Passing the buck in the Asia Pacific

by Moneeb Mir

Recently, Japan and the US announced ‘stepped-up’ security cooperation. The security cooperation that is solely aimed at China is premised on “a vision of a modernised alliance postured to prevail in a new era of strategic competition”, as per the joint statement of defence and foreign ministers of both countries. The US, as a part of its ‘buck-passing’ strategy, appears to be grooming Japan to contend with its global rival China, just as it made Ukraine to pit against its regional rival Russia. Such a development has ensued tensions in a relatively peaceful region which may have global consequences.

John Mearsheimer, an American political scientist, in his book, The Tragedy of Great Power Politics, gives the concept of buck-passing and buck-catcher. This revolves around the idea that an established hegemon may choose not to directly confront a rising hegemon, it rather ‘buck-passes’ (prepares) some other state to take on the latter; thus the ‘prepared’ state becomes the ‘buck-catcher’.

Even in the presence of deep security and geopolitical fissures, the Asia Pacific has not witnessed an open conflict since the Korean armistice in 1953. However, the long haul of peace appears to be dwindling in rather a fashionable manner. As earlier, in December, Japan, once known to be a pacifist since World War 2, had exhibited a change of mind by announcing a staggering $320 billion plan to enhance its military capacity and to buy missiles capable of striking China. The following measures have been complemented by a recent defence pact between a key US ally Britain and Japan, which allows both countries to deploy their forces on each other’s territories.

By welcoming such steps, in a meeting last week with the Japanese Prime Minister, US president Biden remarked that the US is “building on Japan’s historic increase in defence spending and new national security strategy”, indicating a conspicuous inclination of the US to ‘buck-pass’ Japan.

For the past several decades, Japan’s foreign policy swayed between the notions of entrapment and abandonment. Where the Japanese feared entrapment in some US conflicts as its ally while remaining on their toes fearing abandonment by ‘the superpower’ US, in case of not meeting its expectations. Despite cautiously walking on such a thin rope for a long time, in 2023, Japan seemed to be ‘entrapped’ in the US geopolitical game.

Just as it was witnessed in Eastern Europe, the perpetual provocations of NATO to rouse Russia were coupled with a continuous ‘buck-passing’ strategy to make Ukraine withhold Russian pressure, which eventually turned into a full-fledged war.

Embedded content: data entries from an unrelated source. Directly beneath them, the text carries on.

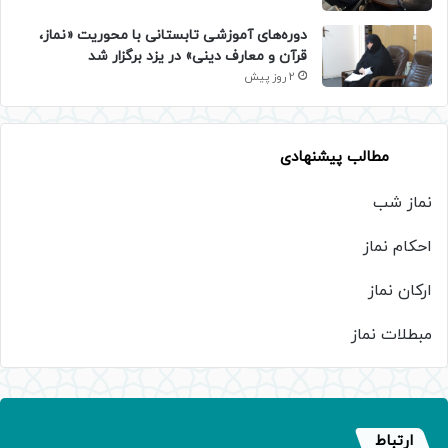
دوره‌های آموزشی تابستانی با محوریت «نماز،
قرآن و معارف دینی» در یزد برگزار شد
2 روز پیش
مطالب پیشنهادی
نماز شب
احکام نماز
ارکان نماز
مبطلات نماز
ارتباط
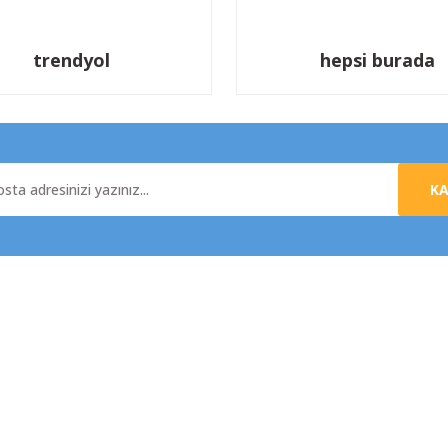
trendyol
hepsi burada
K
al
Yardım
da
Üyelik Sözleşmesi
e İade
Mesafeli Satış Sözleşmesi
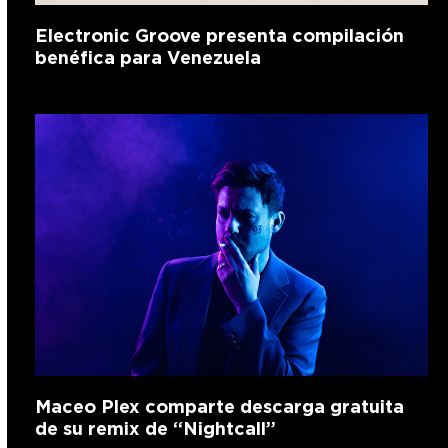
Electronic Groove presenta compilación
benéfica para Venezuela
Maceo Plex comparte descarga gratuita
de su remix de “Nightcall”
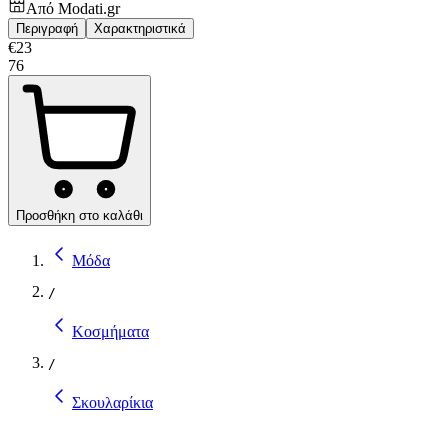
Από
Modati.gr
Περιγραφή
Χαρακτηριστικά
€
23
76
Προσθήκη στο καλάθι
Μόδα
/
Κοσμήματα
/
Σκουλαρίκια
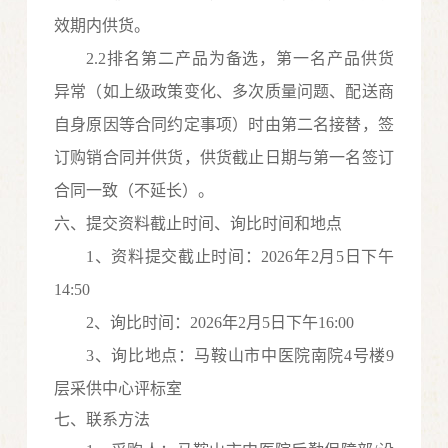
效期内供货。
2.2排名第二产品为备选，第一名产品供货
异常（如上级政策变化、多次质量问题、配送商
自身原因等合同约定事项）时由第二名接替，签
订购销合同并供货，供货截止日期与第一名签订
合同一致（不延长）。
六、提交资料截止时间、询比时间和地点
1、资料提交截止时间：202
6
年
2
月5
日
下
午
14
:
50
2、询比时间：202
6
年
2
月5
日
下
午
16
:
0
0
3、询比地点：马鞍山市中医院南院4号楼9
层采供中心评标室
七、联系方法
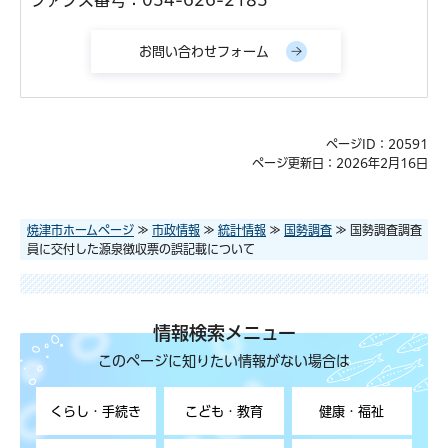
ページID：20591
ページ更新日：2026年2月16日
焼津市ホームページ
≫
市政情報
≫
統計情報
≫
国勢調査
≫ 国勢調査調査
員に交付した源泉徴収票の誤記載について
情報検索メニュー
このページに知りたい情報がない場合は
くらし・手続き
こども・教育
健康・福祉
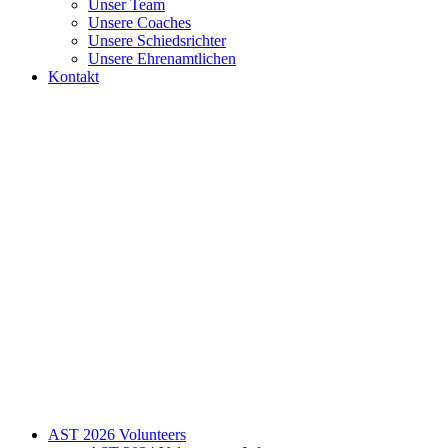
Unser Team
Unsere Coaches
Unsere Schiedsrichter
Unsere Ehrenamtlichen
Kontakt
AST 2026 Volunteers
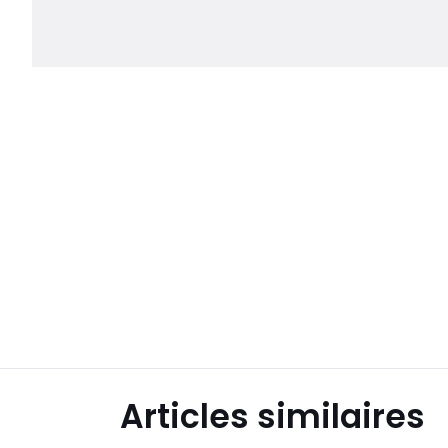
Articles similaires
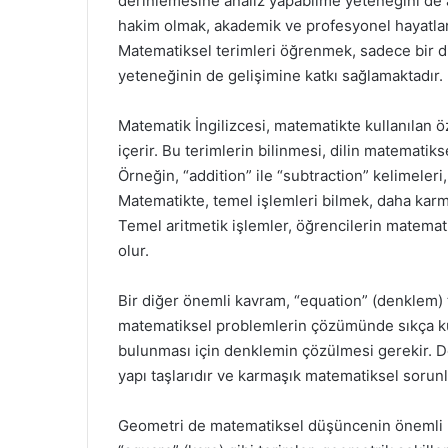
derinlemesine analiz yapabilme yeteneğini de a
hakim olmak, akademik ve profesyonel hayatlarda
Matematiksel terimleri öğrenmek, sadece bir di
yeteneğinin de gelişimine katkı sağlamaktadır.
Matematik İngilizcesi, matematikte kullanılan öze
içerir. Bu terimlerin bilinmesi, dilin matematiks
Örneğin, “addition” ile “subtraction” kelimeleri
Matematikte, temel işlemleri bilmek, daha karm
Temel aritmetik işlemler, öğrencilerin matemat
olur.
Bir diğer önemli kavram, “equation” (denklem) te
matematiksel problemlerin çözümünde sıkça kull
bulunması için denklemin çözülmesi gerekir. D
yapı taşlarıdır ve karmaşık matematiksel soru
Geometri de matematiksel düşüncenin önemli bir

The notion of Thucydides Trap that was once hailed to be irrelevant when it came to Chinese rise is seeming to be true, however, in a little dissimilar manner. The idea connotes that when one great power threatens to displace another, war is almost always likely between them. It was thought since there isn’t a genuine geographical contiguity between the US and China, there exists a complex interdependence between the US—its allies and China—and that both countries are nuclearised. This way, the ascendance of China at the world stage as a hegemon was thought to be without a conflict. However, contrary to such anticipations, the US does not seem to be willing to let go of its global hegemony without a confrontation.

Similarly, a long US ally in the region, South Korea, which seems to be emboldened by the enhanced military cooperation between the US and Japan, has announced nuclear weapons as an option for the first time since the Cold War. This sets off alarms and omens about the era of the previously dampened nuclear debate, not only in the Asia Pacific but around the globe. Industrially advanced nations like South Korea and Japan are never far off from making nuclear weapons if they intend to do so. Doug Bandow, a senior fellow at the Cato Institute suggested in one of his articles that the US might allow South Korea to build nuclear weapons. And it cannot be ignored that once the US allows South Korea, it may eventually have to allow Japan to build nuclear weapons, too.

The long-solidified status quo in the Asia Pacific might shake by paving the way for a strategic competition of an unprecedented nature. Tectonic shifts in the distribution of international power have laid bare cracks that once seemed to be plugged in. This has ushered in an era of uncertainty that might drag on another Cold War but of an intense nature.